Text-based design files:

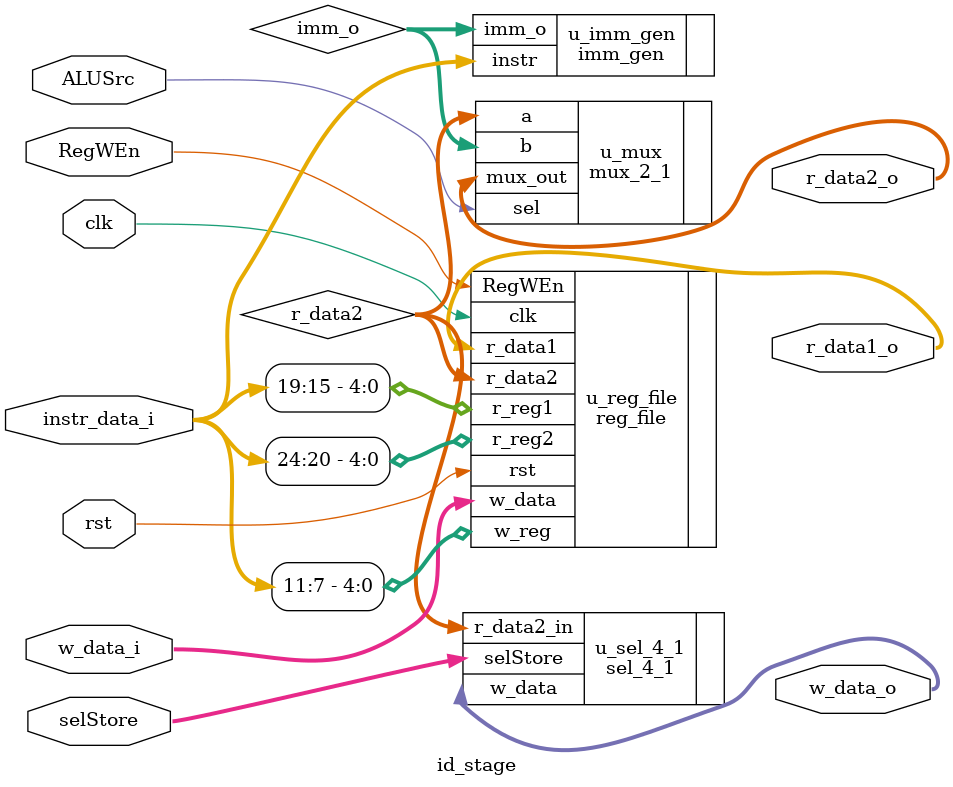
<source format=v>
module id_stage(
    input clk,
    input rst,

    input [31:0] instr_data_i,
    input [31:0] w_data_i,
    input RegWEn,
    input ALUSrc,
    input [2:0] selStore,

    output [31:0] r_data1_o,
    output [31:0] r_data2_o,
    output [31:0] w_data_o
);

    wire [31:0] r_data2;
    wire [31:0] imm_o;

    // module registerFile
    reg_file u_reg_file (
        .clk(clk),
        .rst(rst),

        .r_reg1(instr_data_i[19:15]), // rs1
        .r_reg2(instr_data_i[24:20]), //rs2
        .w_reg(instr_data_i[11:7]),   //rd
        .w_data(w_data_i),            // data write in
        .RegWEn(RegWEn),

        .r_data1(r_data1_o),
        .r_data2(r_data2)

    );

    // module imm_gen
    imm_gen u_imm_gen (
        .instr(instr_data_i),

        .imm_o(imm_o)
    );

    // module mux
    mux_2_1 u_mux(
        .sel(ALUSrc),
        .a(r_data2),
        .b(imm_o),
        .mux_out(r_data2_o)
    
    );

    // module sel 1-in and 4-out
    sel_4_1 u_sel_4_1 (
        .r_data2_in(r_data2),
        .selStore(selStore),
        
        .w_data(w_data_o)
    );


endmodule
</source>
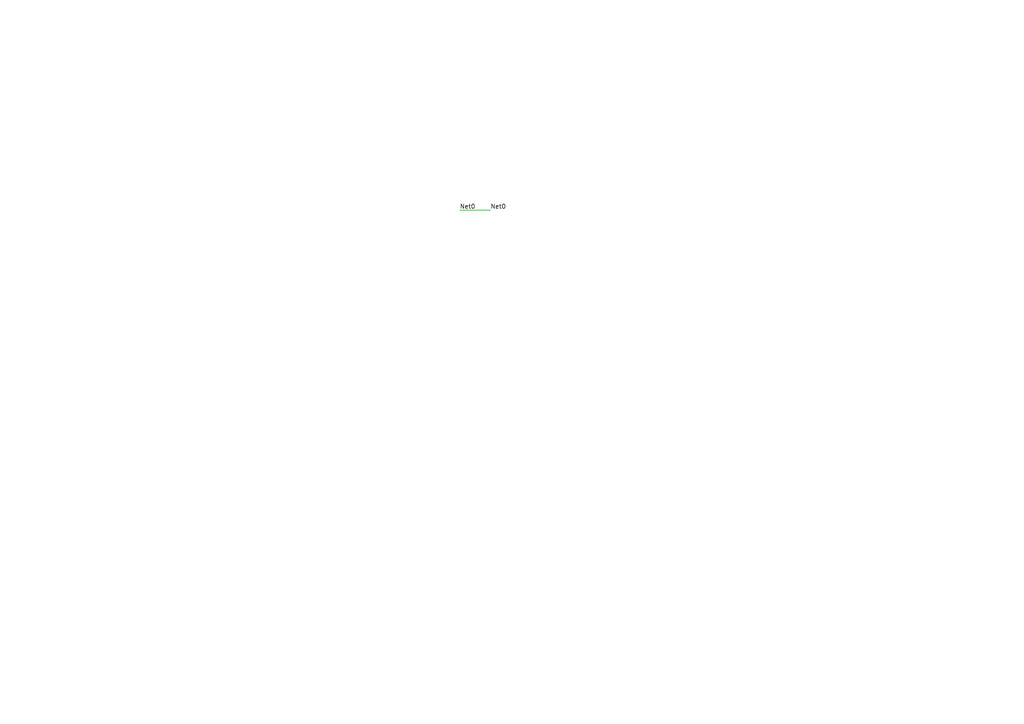
<source format=kicad_sch>
(kicad_sch
	(version 20231120)
	(generator "eeschema")
	(generator_version "8.0")
	(uuid "23bb2798-d93a-4696-a962-c305c4298a0c")
	(paper "A4")
	(lib_symbols)
	(wire
		(pts
			(xy 133.35 60.96) (xy 142.24 60.96)
		)
		(stroke
			(width 0)
			(type default)
		)
		(uuid "23286ed8-1e85-4bf3-b34a-b9a324495bee")
	)
	(label "Net0"
		(at 133.35 60.96 0)
		(fields_autoplaced yes)
		(effects
			(font
				(size 1.27 1.27)
			)
			(justify left bottom)
		)
		(uuid "c290f735-9cf0-4c0b-929a-2d7582be9ce3")
	)
	(label "Net0"
		(at 142.24 60.96 0)
		(fields_autoplaced yes)
		(effects
			(font
				(size 1.27 1.27)
			)
			(justify left bottom)
		)
		(uuid "eda20711-882d-46c7-9fee-8ea6bdd65b30")
	)
	(sheet_instances
		(path "/"
			(page "1")
		)
	)
)

</source>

Your objective:
Copy the entries exactly. No pictures.

Reply:
<source format=v>
module id_stage(
    input clk,
    input rst,

    input [31:0] instr_data_i,
    input [31:0] w_data_i,
    input RegWEn,
    input ALUSrc,
    input [2:0] selStore,

    output [31:0] r_data1_o,
    output [31:0] r_data2_o,
    output [31:0] w_data_o
);

    wire [31:0] r_data2;
    wire [31:0] imm_o;

    // module registerFile
    reg_file u_reg_file (
        .clk(clk),
        .rst(rst),

        .r_reg1(instr_data_i[19:15]), // rs1
        .r_reg2(instr_data_i[24:20]), //rs2
        .w_reg(instr_data_i[11:7]),   //rd
        .w_data(w_data_i),            // data write in
        .RegWEn(RegWEn),

        .r_data1(r_data1_o),
        .r_data2(r_data2)

    );

    // module imm_gen
    imm_gen u_imm_gen (
        .instr(instr_data_i),

        .imm_o(imm_o)
    );

    // module mux
    mux_2_1 u_mux(
        .sel(ALUSrc),
        .a(r_data2),
        .b(imm_o),
        .mux_out(r_data2_o)
    
    );

    // module sel 1-in and 4-out
    sel_4_1 u_sel_4_1 (
        .r_data2_in(r_data2),
        .selStore(selStore),
        
        .w_data(w_data_o)
    );


endmodule
</source>
<source format=kicad_sch>
(kicad_sch
	(version 20231120)
	(generator "eeschema")
	(generator_version "8.0")
	(uuid "23bb2798-d93a-4696-a962-c305c4298a0c")
	(paper "A4")
	(lib_symbols)
	(wire
		(pts
			(xy 133.35 60.96) (xy 142.24 60.96)
		)
		(stroke
			(width 0)
			(type default)
		)
		(uuid "23286ed8-1e85-4bf3-b34a-b9a324495bee")
	)
	(label "Net0"
		(at 133.35 60.96 0)
		(fields_autoplaced yes)
		(effects
			(font
				(size 1.27 1.27)
			)
			(justify left bottom)
		)
		(uuid "c290f735-9cf0-4c0b-929a-2d7582be9ce3")
	)
	(label "Net0"
		(at 142.24 60.96 0)
		(fields_autoplaced yes)
		(effects
			(font
				(size 1.27 1.27)
			)
			(justify left bottom)
		)
		(uuid "eda20711-882d-46c7-9fee-8ea6bdd65b30")
	)
	(sheet_instances
		(path "/"
			(page "1")
		)
	)
)

</source>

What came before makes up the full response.